By TAMMIE TOLER
Princeton Times
—
PRINCETON — Attorneys for a Princeton woman charged with killing her infant son have petitioned the court to drop the case.
“I haven’t gotten a single piece of paper on the case,” defense counsel Thomas Czarnik said Tuesday, reporting that the state had not handed over the evidence collected in the aftermath of Joshua Isaiah Boozer’s February death and Katharine Janelle Boozer’s arrest.
The baby arrived at Princeton Community Hospital on Feb. 7, unconscious and bleeding from the nose and mouth. When doctors determined Isaiah Boozer needed more medical help than was available locally, he was transported to a Roanoke, Va., hospital, where he died two days later.

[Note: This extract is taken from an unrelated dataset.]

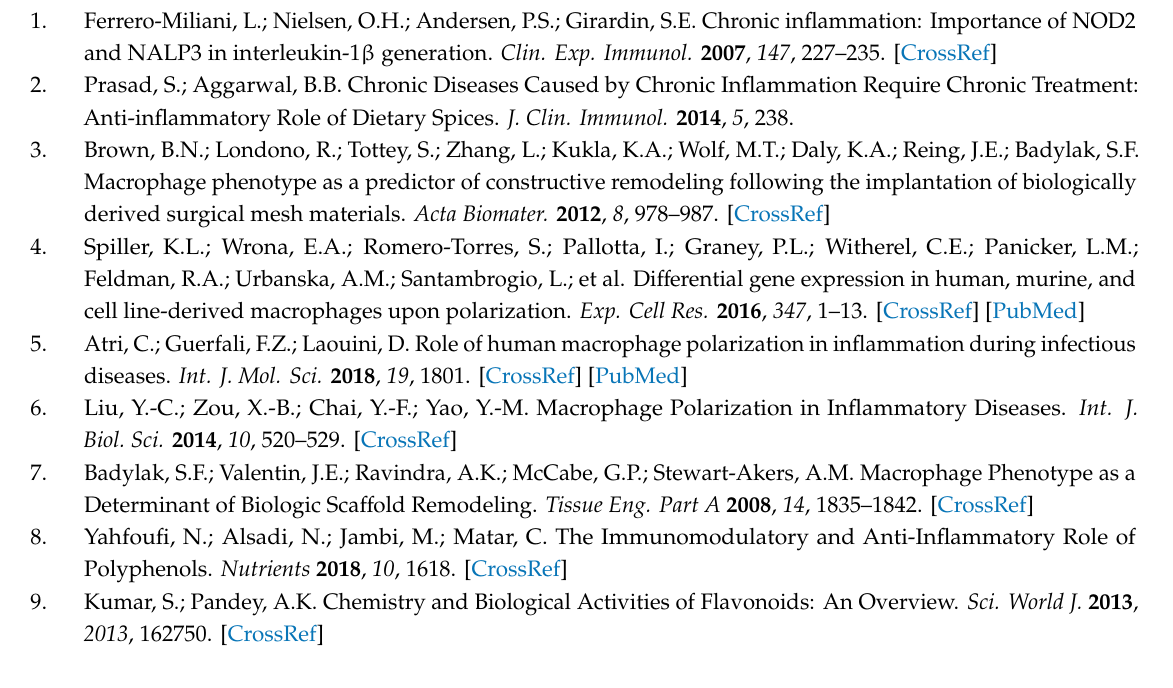
(PE); Figure S2: Identification of phosphatidylcholine (PC); Figure S3: Identification of phosphatidylinositol (PI); Figure S4: Identification of phosphatidylglycerol (PG); Figure S5: Identification of phosphatidylserine (PS); Figure S6: Identification of sphingomyelin (SM); Figure S7: Identification of lyso-phosphatidylcholine (LPC); Figure S8. Multivariate analysis of LC-MS data collected for M0 (grey circles) and M1 (red squares)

West Virginia State Police trooper P.H. Shrewsbury served as the lead investigator on the case, testifying during a preliminary hearing that he believed the murder weapon to be a plastic mobile that had once been attached to the victim’s crib.

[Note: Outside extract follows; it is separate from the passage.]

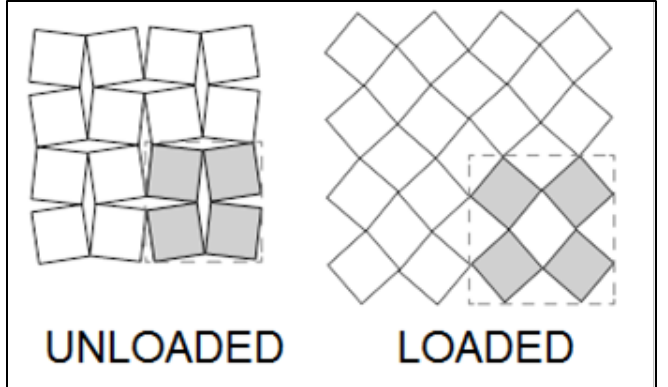
Figure 5. Rotating cell auxetic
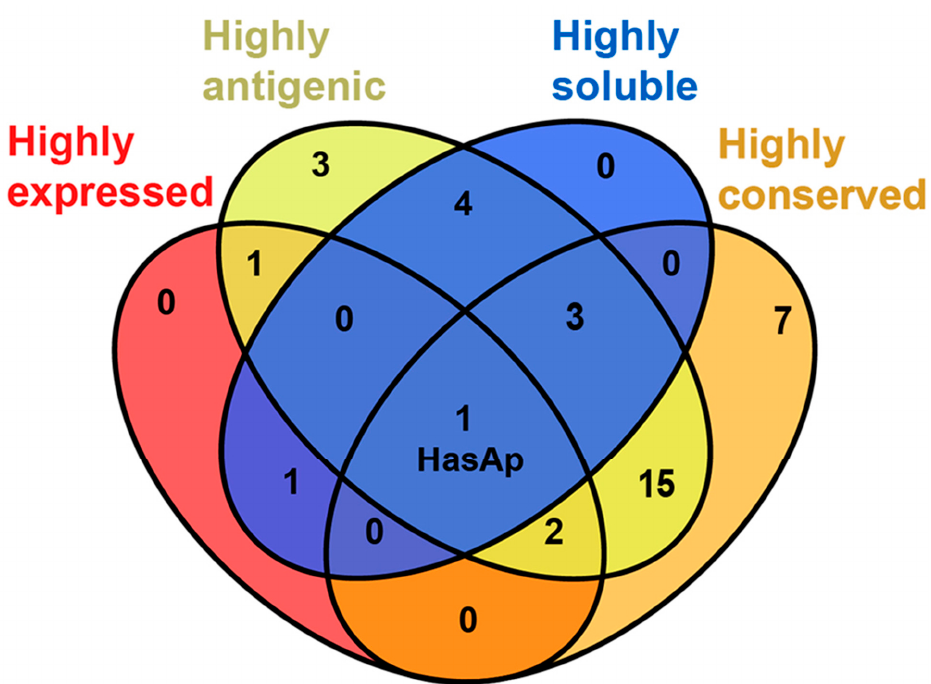
Figure 3. Venn diagram analysis showing that HasAp is shared between the four lists representing highly expressed, highly antigenic, highly soluble, and highly conserved IAPs.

Boozer, who was charged with child abuse resulting in injury when her baby arrived at PCH, soon found herself facing a first-degree murder charge, as well as a child abuse resulting in death charge.
Meanwhile, her defense attorneys, Czarnik and Phillip Scantlebury, implied that her boyfriend could be behind Isaiah Boozer’s death.
As of Tuesday, Czarnik said the state had failed to comply with court-mandated discovery rules that require the state to turn over evidence against the defendant.
In addition, Czarnik reported that he asked the court to make the state hand over Katharine Boozer’s driver’s license, which was seized when the state police investigation began.
Neither motion had been ruled on, as of last report. A pretrial hearing is set in the Boozer case on Aug. 11 before Circuit Judge Derek Swope.
Boozer, who remained in custody at the Southern Regional Jail in Beaver between early February and mid-July, was released on bond and home confinement earlier this month.